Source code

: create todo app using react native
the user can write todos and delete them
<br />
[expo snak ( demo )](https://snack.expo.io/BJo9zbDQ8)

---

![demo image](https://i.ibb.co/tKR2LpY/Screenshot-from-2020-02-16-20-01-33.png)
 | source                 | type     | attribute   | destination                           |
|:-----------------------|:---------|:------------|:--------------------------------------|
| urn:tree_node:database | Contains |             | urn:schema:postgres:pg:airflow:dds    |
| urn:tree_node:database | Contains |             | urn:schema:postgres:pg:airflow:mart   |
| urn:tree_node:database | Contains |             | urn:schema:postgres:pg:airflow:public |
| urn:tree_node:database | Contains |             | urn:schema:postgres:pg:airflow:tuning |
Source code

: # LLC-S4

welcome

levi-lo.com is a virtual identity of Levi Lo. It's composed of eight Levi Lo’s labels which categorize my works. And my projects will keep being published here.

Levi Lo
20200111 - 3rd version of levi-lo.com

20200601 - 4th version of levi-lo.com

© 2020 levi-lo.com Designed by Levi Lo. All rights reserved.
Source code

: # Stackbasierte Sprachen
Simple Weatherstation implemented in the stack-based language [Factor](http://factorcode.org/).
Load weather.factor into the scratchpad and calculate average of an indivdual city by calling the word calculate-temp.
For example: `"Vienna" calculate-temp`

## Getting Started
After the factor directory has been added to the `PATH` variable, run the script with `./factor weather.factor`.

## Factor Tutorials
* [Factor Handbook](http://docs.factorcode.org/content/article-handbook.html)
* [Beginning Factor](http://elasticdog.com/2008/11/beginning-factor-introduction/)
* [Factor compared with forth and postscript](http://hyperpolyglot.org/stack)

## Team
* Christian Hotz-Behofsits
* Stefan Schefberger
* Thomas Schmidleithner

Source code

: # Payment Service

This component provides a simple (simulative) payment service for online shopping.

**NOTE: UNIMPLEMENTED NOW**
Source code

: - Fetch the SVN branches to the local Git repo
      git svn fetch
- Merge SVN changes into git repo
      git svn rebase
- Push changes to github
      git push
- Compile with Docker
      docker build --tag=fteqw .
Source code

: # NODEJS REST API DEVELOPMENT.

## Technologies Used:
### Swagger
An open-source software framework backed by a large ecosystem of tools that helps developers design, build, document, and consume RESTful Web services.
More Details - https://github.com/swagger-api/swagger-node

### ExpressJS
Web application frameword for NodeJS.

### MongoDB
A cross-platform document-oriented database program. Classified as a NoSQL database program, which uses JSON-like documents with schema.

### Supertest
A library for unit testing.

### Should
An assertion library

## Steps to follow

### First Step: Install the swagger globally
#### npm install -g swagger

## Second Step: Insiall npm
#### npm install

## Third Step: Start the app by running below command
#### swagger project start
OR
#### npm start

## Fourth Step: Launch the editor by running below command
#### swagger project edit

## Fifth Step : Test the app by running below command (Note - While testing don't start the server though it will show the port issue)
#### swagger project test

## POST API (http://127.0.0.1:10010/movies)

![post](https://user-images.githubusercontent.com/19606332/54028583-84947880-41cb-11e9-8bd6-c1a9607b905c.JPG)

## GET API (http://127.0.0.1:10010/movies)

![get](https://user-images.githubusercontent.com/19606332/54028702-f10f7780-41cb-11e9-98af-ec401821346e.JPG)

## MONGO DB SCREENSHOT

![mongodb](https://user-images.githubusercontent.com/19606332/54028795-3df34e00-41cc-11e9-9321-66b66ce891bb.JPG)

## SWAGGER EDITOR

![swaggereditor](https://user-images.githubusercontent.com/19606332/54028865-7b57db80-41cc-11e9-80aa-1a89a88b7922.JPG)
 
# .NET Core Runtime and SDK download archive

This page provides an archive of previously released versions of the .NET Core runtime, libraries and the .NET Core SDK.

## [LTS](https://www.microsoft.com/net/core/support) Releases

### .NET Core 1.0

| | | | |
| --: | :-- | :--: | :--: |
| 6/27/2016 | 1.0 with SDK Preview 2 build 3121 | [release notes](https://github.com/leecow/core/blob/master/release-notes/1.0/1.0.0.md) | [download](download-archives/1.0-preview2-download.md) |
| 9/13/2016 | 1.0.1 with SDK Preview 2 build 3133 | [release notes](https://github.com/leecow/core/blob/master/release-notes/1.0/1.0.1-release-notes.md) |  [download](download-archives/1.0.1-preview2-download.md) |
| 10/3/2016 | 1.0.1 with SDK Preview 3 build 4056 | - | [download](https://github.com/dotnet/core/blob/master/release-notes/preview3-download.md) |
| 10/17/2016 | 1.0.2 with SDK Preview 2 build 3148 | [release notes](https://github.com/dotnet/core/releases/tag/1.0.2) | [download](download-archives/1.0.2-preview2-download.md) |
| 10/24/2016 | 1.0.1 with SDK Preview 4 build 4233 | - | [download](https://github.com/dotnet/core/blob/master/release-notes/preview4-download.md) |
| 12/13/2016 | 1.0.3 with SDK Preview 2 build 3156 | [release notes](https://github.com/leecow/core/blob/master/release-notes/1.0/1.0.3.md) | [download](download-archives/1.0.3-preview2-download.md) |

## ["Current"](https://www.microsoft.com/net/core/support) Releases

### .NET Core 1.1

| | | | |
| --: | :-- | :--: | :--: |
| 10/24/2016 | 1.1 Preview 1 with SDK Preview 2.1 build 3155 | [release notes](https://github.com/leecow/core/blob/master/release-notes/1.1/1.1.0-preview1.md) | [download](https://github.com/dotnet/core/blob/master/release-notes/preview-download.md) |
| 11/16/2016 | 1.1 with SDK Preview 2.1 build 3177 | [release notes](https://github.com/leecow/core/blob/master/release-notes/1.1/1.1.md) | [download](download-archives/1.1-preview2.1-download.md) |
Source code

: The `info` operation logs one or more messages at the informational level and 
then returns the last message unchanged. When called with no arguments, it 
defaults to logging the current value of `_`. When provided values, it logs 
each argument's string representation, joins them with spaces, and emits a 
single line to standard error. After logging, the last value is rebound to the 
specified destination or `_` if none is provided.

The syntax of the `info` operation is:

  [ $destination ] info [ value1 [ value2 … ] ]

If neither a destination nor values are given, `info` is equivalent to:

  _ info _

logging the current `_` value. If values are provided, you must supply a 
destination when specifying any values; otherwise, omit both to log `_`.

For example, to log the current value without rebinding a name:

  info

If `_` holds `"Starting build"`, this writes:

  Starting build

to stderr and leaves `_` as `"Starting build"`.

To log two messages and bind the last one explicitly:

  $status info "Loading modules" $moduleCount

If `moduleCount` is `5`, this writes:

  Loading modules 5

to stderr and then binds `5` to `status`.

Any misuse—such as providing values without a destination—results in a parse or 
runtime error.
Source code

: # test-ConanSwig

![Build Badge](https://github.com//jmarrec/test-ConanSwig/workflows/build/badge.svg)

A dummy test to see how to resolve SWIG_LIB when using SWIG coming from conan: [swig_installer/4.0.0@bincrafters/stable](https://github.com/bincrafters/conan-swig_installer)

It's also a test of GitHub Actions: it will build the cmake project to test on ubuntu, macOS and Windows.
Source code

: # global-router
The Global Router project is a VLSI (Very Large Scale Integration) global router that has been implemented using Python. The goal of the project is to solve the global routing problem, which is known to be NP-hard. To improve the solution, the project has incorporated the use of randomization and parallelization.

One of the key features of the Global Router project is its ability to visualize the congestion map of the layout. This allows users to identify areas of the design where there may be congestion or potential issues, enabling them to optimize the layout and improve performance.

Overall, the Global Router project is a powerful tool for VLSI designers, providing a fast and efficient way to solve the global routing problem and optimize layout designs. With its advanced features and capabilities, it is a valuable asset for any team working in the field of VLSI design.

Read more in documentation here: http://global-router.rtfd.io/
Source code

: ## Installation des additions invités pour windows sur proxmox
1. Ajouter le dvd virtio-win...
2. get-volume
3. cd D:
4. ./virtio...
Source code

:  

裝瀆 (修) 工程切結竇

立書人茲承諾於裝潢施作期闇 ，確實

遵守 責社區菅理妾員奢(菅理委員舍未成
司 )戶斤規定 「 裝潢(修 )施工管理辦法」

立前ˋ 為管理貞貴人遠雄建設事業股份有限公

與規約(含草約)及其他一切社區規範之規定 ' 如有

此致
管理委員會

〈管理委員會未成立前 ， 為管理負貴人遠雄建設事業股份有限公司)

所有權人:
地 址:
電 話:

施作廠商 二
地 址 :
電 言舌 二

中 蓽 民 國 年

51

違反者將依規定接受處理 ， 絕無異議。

# Exercise instructions
Copy out each line of the entries where the word "below" is found.

# Answer section
## Third Step: Start the app by running below command
## Fourth Step: Launch the editor by running below command
## Fifth Step : Test the app by running below command (Note - While testing don't start the server though it will show the port issue)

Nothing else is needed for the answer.